One particular problem I have found is how to calculate the required air gap within the transformer core. Am I correct in saying that this can be achieved by using I2L (Output current squared x Inductance) and then finding a graph plotting this against the air gap? From there I would then select the nearest (or custom) AL value and then I can determine the number of turns required for the primary?

Thanks for the help,

Dave

[Neilm]

Dave,

I must confess that my knowledge of flyback transformers is more to do with the safety side of the application. The few times I have designed them they didn't come out anything like I expected. Last time I didn't bother and gave it to a guy in the office who is a a magnetics expert and let him design it while I did the control loop.

Yours

Neil

[David]

I must admit, that could be the way this project goes dependant upon time. I'll definetly give it a go though, managed to source some sample cores and bobbins so I will soon start winding and inevitably blowing things up! 

[David]

Cheers guys. I already had a good read through the TI notes which were fairly useful. However, they describe yet another method for calculating gaps etc! Transformer design is hard work!

[David]

Hi all,

Thank you for all the feedback! I am definitely on a steep learning curve here but enjoying it at the same time. I now have a preliminary transformer drawing and have sourced all the parts to start protoyping it soon 

I now have a couple of questions regarding EMI filters for flyback supplies...

1. In the flyback design I am working on there is no ground connection (class 2), only Live and Neutral. Am I correct in saying that any noise flowing in the Live will flow back out Neutral, therefore there will be no common mode noise? - Hence removing the need for a common-mode choke?

2. I have seen many different methods of implementing filters to reduce differential mode noise in the hundreds of application notes I have been looking through. The most common arrangement appears to be a simple PI filter, as you may expect. However I have seen two variations of the filter (please see attached image). What is the reason for using two inductors? (It what I would describe as a "stacked" PI filter). Is the inductor required on the Neutral as we are dealing with an AC input? Can only the single inductor on the Live side be used?

Again, apologies for so many questions. I have been scratching my head over this one for a while. 

Cheers,

Dave

[David]

I have also seen the use of Common-mode chokes for input filters which utilise the leakage inductance of the choke to filter differential mode noise...

[madires]

1. In the flyback design I am working on there is no ground connection (class 2), only Live and Neutral.
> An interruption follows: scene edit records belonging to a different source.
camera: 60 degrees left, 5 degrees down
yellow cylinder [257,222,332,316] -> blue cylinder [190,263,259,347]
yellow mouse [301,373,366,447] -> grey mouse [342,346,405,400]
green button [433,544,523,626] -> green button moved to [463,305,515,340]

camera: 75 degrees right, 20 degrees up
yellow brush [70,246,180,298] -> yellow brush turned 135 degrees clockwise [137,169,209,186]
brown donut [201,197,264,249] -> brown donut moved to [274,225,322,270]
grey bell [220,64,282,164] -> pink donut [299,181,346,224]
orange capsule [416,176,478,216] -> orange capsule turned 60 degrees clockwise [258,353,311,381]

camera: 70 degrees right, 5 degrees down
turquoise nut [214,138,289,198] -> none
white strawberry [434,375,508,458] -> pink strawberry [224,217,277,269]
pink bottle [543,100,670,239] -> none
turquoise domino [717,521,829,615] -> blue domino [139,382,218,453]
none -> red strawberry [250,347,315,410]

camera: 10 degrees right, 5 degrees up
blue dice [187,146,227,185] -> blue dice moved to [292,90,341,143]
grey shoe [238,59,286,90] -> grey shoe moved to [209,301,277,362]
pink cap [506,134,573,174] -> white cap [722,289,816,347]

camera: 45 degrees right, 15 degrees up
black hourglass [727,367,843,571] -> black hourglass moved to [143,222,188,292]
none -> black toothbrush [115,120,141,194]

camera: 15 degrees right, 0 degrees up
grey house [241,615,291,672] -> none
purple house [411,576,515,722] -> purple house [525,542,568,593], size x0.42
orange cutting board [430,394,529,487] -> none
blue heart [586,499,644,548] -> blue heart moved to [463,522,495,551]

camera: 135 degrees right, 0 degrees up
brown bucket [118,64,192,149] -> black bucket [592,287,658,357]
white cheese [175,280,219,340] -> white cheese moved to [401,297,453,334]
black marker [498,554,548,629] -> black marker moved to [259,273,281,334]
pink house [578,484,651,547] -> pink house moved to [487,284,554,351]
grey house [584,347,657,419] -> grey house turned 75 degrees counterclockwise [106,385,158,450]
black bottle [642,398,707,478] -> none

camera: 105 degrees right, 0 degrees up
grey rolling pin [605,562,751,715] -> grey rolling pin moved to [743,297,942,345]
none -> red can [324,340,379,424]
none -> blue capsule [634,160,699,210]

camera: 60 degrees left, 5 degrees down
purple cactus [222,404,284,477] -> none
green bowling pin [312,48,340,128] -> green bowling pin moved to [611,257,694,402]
Am I correct in saying that any noise flowing in the Live will flow back out Neutral, therefore there will be no common mode noise? - Hence removing the need for a common-mode choke?

2. I have seen many different methods of implementing filters to reduce differential mode noise in the hundreds of application notes I have been looking through. The most common arrangement appears to be a simple PI filter, as you may expect. However I have seen two variations of the filter (please see attached image). What is the reason for using two inductors? (It what I would describe as a "stacked" PI filter). Is the inductor required on the Neutral as we are dealing with an AC input? Can only the single inductor on the Live side be used?

For a really good filter you would use a common-mode choke and a LC combination (2 Ls, like the upper part of your diagram) to filter asymmetric and symmetric noise. Since you got two wires (Live & Neutral) you need two inductors to "protect" both wires.